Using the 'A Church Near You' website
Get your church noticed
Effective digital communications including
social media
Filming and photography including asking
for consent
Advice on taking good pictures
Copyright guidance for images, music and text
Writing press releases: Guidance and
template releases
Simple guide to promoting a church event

◇ ◇ ◇ ◇ ◇ ◇ ◇

### [SOLICITUD DE TRABAJO]
Transcribe literalmente las líneas del material desde su comienzo hasta la línea que contiene "Copyright guidance for images, music and text", ambas incluidas.

### [SOLUCIÓN DEL EJERCICIO]
Using the 'A Church Near You' website
Get your church noticed
Effective digital communications including
social media
Filming and photography including asking
for consent
Advice on taking good pictures
Copyright guidance for images, music and text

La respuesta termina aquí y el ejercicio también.